Page excerpt =
(Done - fwiw)
This is my third try in two weeks. Maybe this time I can get the words out.
Playing music on an instrument has two major sides: 1. There is the thing inside us that relates to the music and where we want to express what we feel in the music; 2. There is "technique" and "theory" where we get skills in how to use our bodies on the instrument, and we get formal understanding which helps us bring more out of the music. When you know you have G7-C or V7-I in the piece, and it feels like a section is ending, even that is "theory". --- If we've never been taught but we do have music inside us, then we might be totally in the first side (1) and play sort of wildly with a hint of something, or be locked up trying to get it out but we can't. Otoh, there are people who are totally in (2), that is they know exactly how to move and time themselves, because they have been taught, but feel nothing and no real feeling comes out. For a musician, these two - 1 & 2 - mesh and intertwine, one coming from the other in both directions. It is one of the most important things my first ever (violin) teacher told me. As students, we are in the process of getting there. This is very important, and why I don't like this idea of competitions, especially at earlier stages.
As a student first time round, I was like a roof without walls or a floor. I had played different instruments self-taught, and gotten at music somehow with strange "reading". I could feel things, and heard things in music. So if I was shown generally how to hold the instrument and move, I took off on that and tried to express what I heard - by hook and by crook. (violin) I heard the whole thing, and tried to play what I heard. I advanced a pile of grades in one year and then got stuck. There had been a six year old boy doing the same grade 1 exam as I was doing at nearly 50, and my teacher had said "You must remember that he has taken over a year to learn what you did in a few months." (so I wouldn't feel bad) - but even then, I had the feeling that this child who had taken a year to my few months sounded steady and solid.

Task instructions =
A. In the post on learning an instrument, how long had the six-year-old boy taken to learn what the writer managed in a few months?
B. Continue the post on learning an instrument from its final sentence.
The entries that come next are separate material, unconnected to the post on learning an instrument.

Dataset records =

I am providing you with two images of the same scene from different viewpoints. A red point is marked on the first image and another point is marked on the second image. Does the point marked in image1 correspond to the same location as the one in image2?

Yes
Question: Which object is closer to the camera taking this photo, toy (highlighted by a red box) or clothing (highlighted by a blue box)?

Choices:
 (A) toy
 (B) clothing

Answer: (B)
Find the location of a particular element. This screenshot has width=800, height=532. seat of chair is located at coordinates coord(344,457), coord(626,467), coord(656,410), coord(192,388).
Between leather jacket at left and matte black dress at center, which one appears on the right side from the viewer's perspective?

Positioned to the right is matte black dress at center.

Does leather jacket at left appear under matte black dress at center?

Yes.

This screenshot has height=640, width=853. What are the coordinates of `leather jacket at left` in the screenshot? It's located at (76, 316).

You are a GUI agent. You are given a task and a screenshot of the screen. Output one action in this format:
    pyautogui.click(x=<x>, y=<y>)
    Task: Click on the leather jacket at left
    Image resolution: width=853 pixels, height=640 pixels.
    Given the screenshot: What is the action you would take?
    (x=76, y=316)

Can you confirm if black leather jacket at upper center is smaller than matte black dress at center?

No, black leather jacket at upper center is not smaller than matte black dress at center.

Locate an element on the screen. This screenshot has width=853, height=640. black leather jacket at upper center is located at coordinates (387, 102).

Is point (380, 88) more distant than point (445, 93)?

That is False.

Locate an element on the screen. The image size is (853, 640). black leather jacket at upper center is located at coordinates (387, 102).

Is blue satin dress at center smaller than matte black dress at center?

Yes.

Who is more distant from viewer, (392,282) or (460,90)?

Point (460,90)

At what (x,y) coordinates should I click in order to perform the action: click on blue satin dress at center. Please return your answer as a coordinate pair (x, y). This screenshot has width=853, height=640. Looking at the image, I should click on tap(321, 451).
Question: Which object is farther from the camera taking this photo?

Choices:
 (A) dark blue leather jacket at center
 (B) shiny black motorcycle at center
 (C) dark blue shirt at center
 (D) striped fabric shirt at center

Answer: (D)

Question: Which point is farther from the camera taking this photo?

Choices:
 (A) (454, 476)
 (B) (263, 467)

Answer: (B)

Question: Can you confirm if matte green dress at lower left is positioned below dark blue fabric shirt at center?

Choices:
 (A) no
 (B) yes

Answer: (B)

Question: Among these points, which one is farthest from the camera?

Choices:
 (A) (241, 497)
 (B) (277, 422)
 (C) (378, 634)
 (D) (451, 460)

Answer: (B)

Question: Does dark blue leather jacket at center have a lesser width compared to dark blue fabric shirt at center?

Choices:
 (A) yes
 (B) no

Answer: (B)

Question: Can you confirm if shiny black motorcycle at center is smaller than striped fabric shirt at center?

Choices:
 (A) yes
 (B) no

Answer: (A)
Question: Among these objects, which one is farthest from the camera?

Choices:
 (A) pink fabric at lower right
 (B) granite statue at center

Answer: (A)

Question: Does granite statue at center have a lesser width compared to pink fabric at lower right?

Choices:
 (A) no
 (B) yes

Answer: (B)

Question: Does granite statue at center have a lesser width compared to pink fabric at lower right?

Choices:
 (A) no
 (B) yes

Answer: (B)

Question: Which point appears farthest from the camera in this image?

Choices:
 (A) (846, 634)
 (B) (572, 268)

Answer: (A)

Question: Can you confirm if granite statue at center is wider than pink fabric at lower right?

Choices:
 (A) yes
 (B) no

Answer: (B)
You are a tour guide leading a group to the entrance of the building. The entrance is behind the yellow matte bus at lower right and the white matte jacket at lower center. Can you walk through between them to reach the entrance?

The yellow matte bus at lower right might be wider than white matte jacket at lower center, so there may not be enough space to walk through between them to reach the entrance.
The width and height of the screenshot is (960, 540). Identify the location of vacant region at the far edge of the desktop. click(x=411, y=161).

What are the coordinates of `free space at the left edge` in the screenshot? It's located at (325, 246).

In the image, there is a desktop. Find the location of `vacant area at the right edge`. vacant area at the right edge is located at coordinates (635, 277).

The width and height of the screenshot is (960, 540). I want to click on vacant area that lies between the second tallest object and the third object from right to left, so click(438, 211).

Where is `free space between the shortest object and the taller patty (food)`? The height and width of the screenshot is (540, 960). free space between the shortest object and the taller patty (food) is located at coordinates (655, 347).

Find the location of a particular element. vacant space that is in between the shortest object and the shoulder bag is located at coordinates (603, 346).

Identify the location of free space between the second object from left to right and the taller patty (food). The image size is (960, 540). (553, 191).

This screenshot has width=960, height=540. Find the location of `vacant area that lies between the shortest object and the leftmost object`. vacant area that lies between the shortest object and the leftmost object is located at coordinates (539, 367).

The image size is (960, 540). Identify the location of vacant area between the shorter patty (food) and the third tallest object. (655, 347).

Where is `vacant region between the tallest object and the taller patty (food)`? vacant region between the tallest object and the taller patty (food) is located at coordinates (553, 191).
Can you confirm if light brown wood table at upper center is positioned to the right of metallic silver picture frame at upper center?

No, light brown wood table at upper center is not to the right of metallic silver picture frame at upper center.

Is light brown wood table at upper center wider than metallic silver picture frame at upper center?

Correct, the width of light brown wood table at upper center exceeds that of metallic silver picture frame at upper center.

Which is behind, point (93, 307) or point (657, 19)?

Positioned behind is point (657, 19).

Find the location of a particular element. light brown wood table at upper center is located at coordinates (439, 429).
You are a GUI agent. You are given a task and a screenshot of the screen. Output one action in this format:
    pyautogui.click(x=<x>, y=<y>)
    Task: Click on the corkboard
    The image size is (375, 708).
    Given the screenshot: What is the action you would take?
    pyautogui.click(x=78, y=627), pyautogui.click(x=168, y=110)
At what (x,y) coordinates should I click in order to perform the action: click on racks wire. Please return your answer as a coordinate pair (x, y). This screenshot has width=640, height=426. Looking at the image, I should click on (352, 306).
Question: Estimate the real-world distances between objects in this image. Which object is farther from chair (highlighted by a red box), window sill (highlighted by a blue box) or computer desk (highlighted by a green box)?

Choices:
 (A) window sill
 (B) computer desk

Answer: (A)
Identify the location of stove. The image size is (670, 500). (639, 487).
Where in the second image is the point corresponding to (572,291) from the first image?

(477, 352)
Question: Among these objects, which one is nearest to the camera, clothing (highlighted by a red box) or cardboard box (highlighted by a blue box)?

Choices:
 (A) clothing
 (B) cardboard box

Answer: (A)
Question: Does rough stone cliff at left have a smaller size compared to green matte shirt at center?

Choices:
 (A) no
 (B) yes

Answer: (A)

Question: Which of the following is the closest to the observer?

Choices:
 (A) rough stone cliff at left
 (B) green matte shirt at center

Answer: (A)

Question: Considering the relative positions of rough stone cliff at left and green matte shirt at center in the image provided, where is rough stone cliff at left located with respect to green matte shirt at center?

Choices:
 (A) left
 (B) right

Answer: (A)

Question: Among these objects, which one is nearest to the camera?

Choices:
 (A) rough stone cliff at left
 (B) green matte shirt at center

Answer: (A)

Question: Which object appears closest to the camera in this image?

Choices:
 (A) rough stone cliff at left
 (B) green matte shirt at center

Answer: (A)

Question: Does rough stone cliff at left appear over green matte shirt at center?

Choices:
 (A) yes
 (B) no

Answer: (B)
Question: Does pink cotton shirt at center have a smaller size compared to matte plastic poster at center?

Answers by item number =
A. Over a year.

B.
Later when I seemed unable to progress I started to explore what learning to play can actually be. This is where the (1) and (2) first came up. I was missing foundations. I could chase what I was hearing in my head, and never had a chance to know that C was C, or what an efficient way of moving the hands along with the body might be like. That is the steady and solid of that little boy. It seemed that I "had this already" because I could get music to come out. But in a way, I didn't really. I also learned another important thing. I was being told by someone that we must do every basic thing perfectly, or we would be doomed forever with the imperfections that we established. If this were true, we would have no dancers, orators, or singers, because all small children stumble, fall, and mispronounce. Our skills evolve and begin imperfectly.
By the way, while learning that instrument I did a lot of swaying, like LittleTunes, because there was so much in me that wouldn't come out, and for me - I didn't know how to move.
After this I got a piano. I was no longer able to take lessons with anyone, and I also knew how important it was to get basic technique. I only played very simple music so that my old habits wouldn't gel, and spent most of my time on theory and understanding music that way. Then I was fortunate enough last year to start working with a teacher who is giving me what I need --- the floor and walls to my roof --- the 1 for 2. Since as a student I know these are the goals, because of my past, we can work well without it going off track.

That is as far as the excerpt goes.